Но, тем не менее, его историческое и археологическое изучение весьма важно. Оно оставило значительный след в истории народов Восточной Европы, Казахстана и Сибири, и без учета этих явлений не может быть понята их дальнейшая историческая судьба.
Заключение
История народов, заселявших в эпоху средневековья евразийские степи, еще не написана. Объяснить это обстоятельство можно необъятностью источниковедческой базы и множеством встающих перед исследователями проблем.

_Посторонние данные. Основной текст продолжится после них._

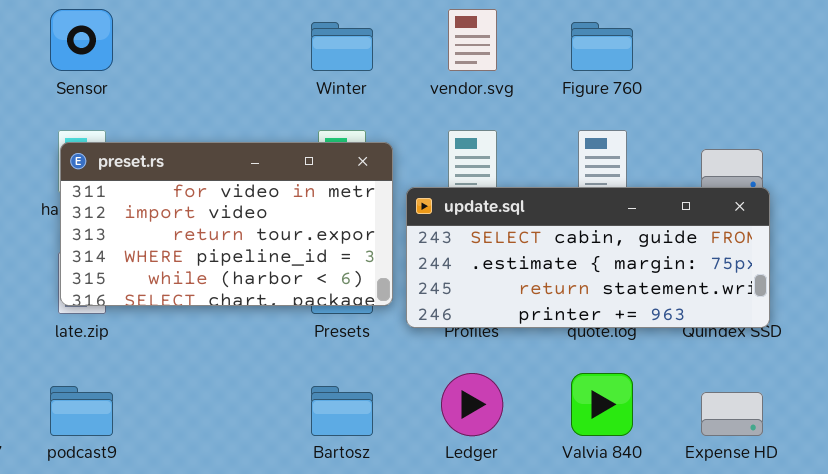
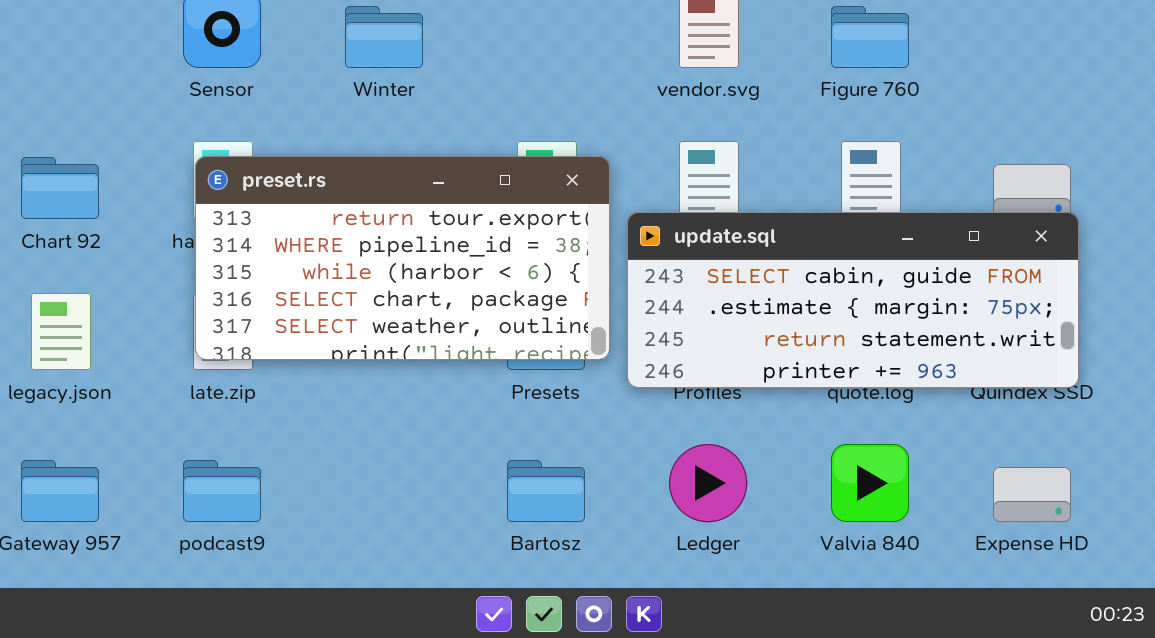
Winter: [311,22,373,71] -> [345,6,423,68], moved
preset.rs: [60,142,393,306] -> [195,156,610,360], scrolled down 2 rows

В настоящее время мы можем назвать только двух советских ученых, которые сделали попытку охватить в своих монографиях многовековую историю огромных массивов племен и народов, кочевавших на тысячекилометровых степных просторах Сибири и Европы. Это С.В. Киселев, написавший «Древнюю историю Южной Сибири» [М., 1949] и М.И. Артамонов, создавший поистине энциклопедический труд «История хазар» [Л., 1962]. Стремлением обобщить как можно более обширный хронологически и территориально материал ограничивается сходство этих двух работ. Книга С.В. Киселева исходит из обработанного и осмысленного им археологического материала, поскольку она посвящена в значительной степени бесписьменному периоду истории (начинается с неолита). Книга М.И. Артамонова полностью базируется на анализе письменных источников, археологические данные превращены в ней в иллюстративное сопровождение текста. Таким образом, даже эти работы, несомненно являющиеся первыми опытами широкого охвата материала, не смогли вместить в себя полный анализ всех имеющихся в распоряжении исследователей источников, не отразили все их многообразие и не использовали всей информации, которую эти источники могли бы дать.

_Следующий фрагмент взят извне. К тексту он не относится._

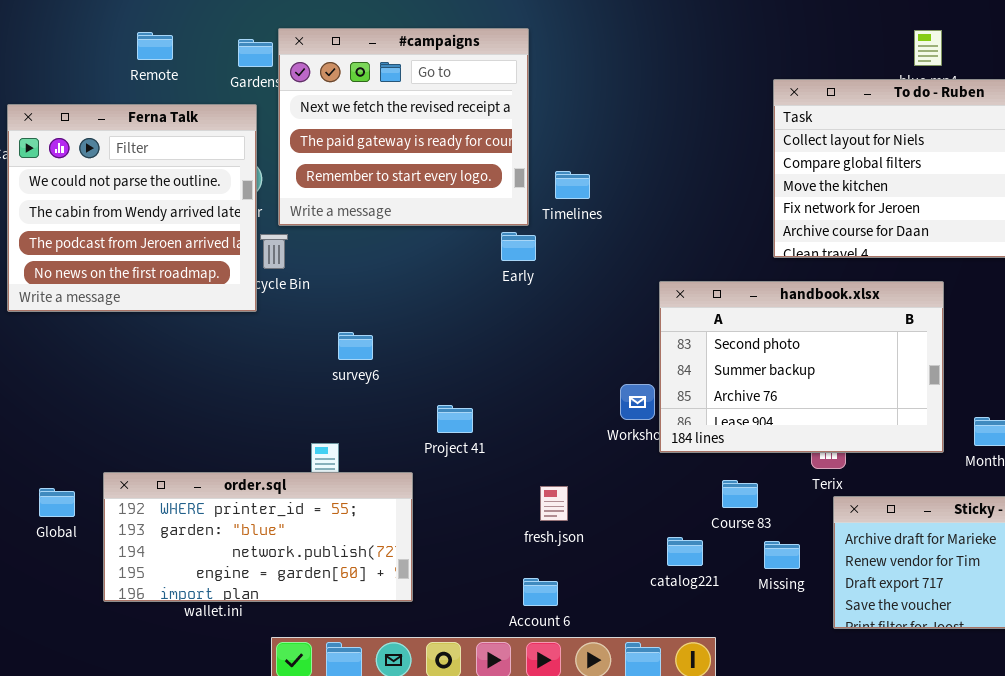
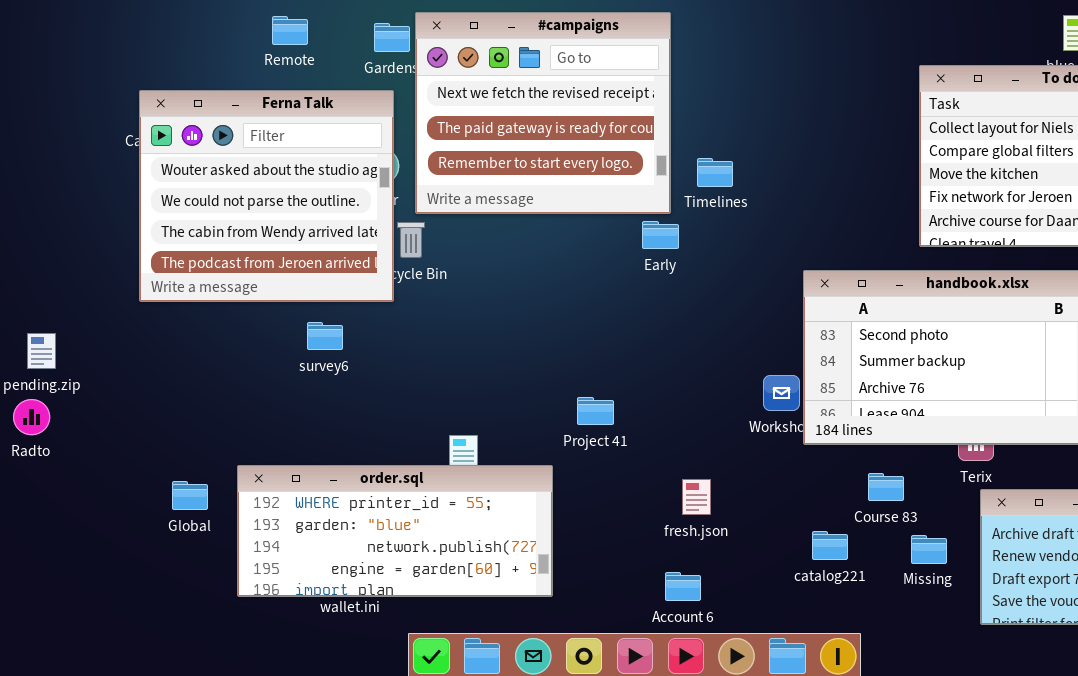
Ferna Talk: [7,104,257,312] -> [139,90,394,302], scrolled up 1 row
survey6: [338,332,373,360] -> [307,322,343,350], moved

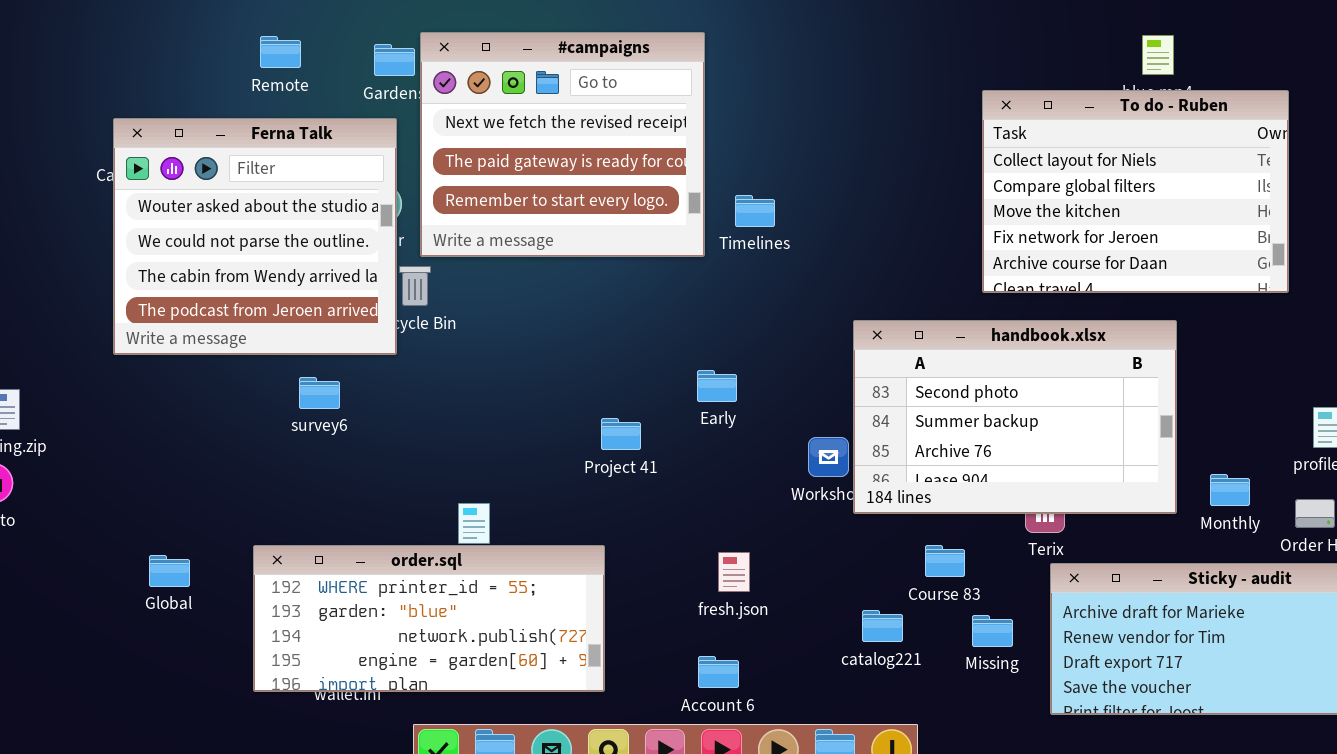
Early: [642,221,679,249] -> [697,370,737,402], moved
Project 41: [577,397,614,425] -> [601,418,641,450], moved
order.sql: [237,465,553,597] -> [253,545,605,692], moved

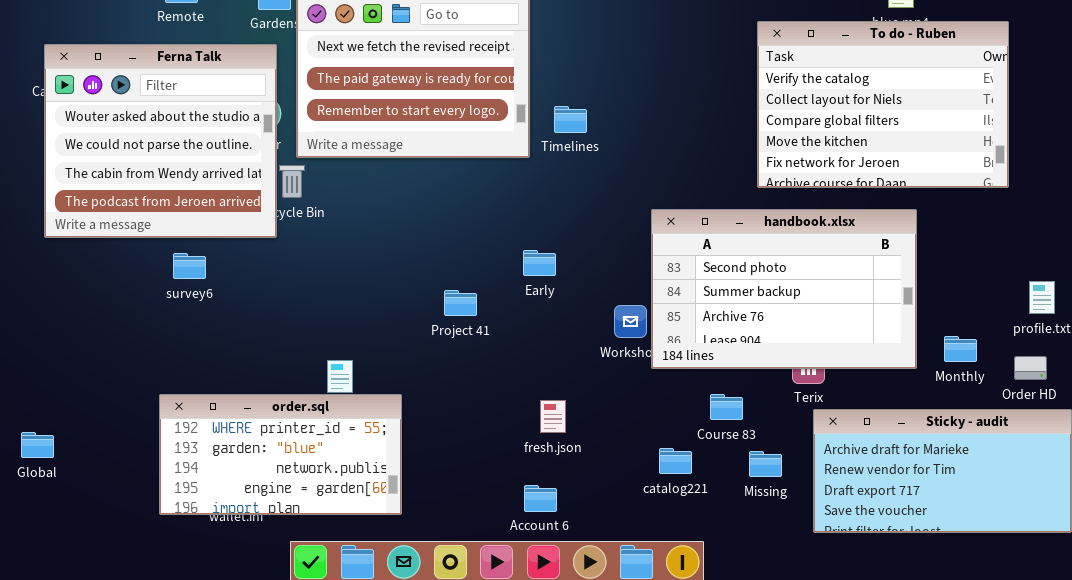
To do - Ruben: [982,90,1289,293] -> [757,21,1009,188], scrolled up 1 row
survey6: [299,377,340,409] -> [173,253,206,279], moved
order.sql: [253,545,605,692] -> [159,394,402,515], resized
Global: [149,555,190,587] -> [21,432,54,458], moved

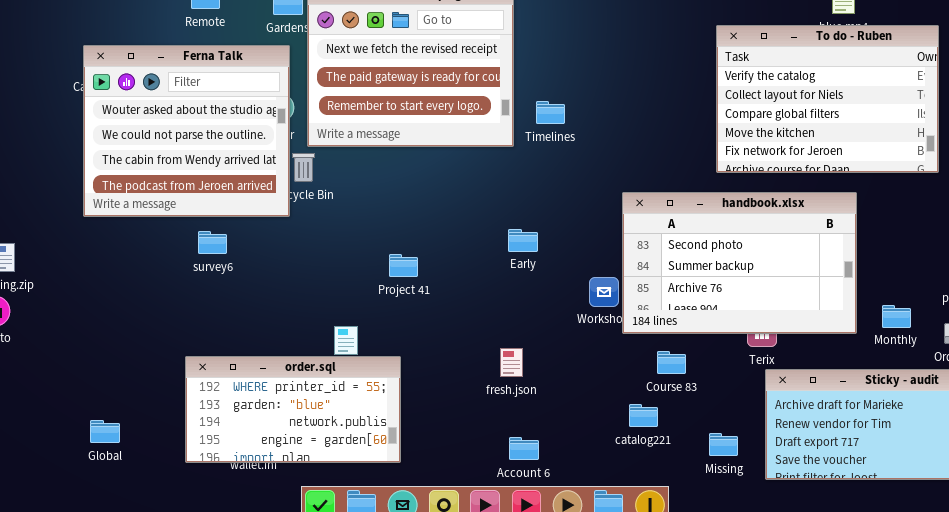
Project 41: [444,290,477,316] -> [389,254,418,277], moved
Course 83: [710,394,743,420] -> [657,351,686,374], moved
fresh.json: [540,400,566,433] -> [500,348,523,377], moved
Global: [21,432,54,458] -> [90,420,120,443], moved
Missing: [749,451,782,477] -> [709,433,738,456], moved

Работы других исследователей обыкновенно посвящены отдельным более или менее крупным проблемам: истории каганатов и иных кочевнических государственных образований, всесторонней характеристике степных археологических культур, экономике и культуре того или иного кочевого объединения. В лучших из них поднятые проблемы рассматриваются очень глубоко, с максимальным использованием разносторонних данных: письменных, археологических, этнографических, антропологических, лингвистических и пр. В какой-то степени вопросы, поставленные или решенные в них, касаются всего степного населения, поскольку процессы, протекавшие в одном кочевом обществе, были в целом характерны и для другого. Тем не менее, общего представления о кочевых и полукочевых народах степей за тысячелетний период раннего и развитого средневековья они, естественно, не дают.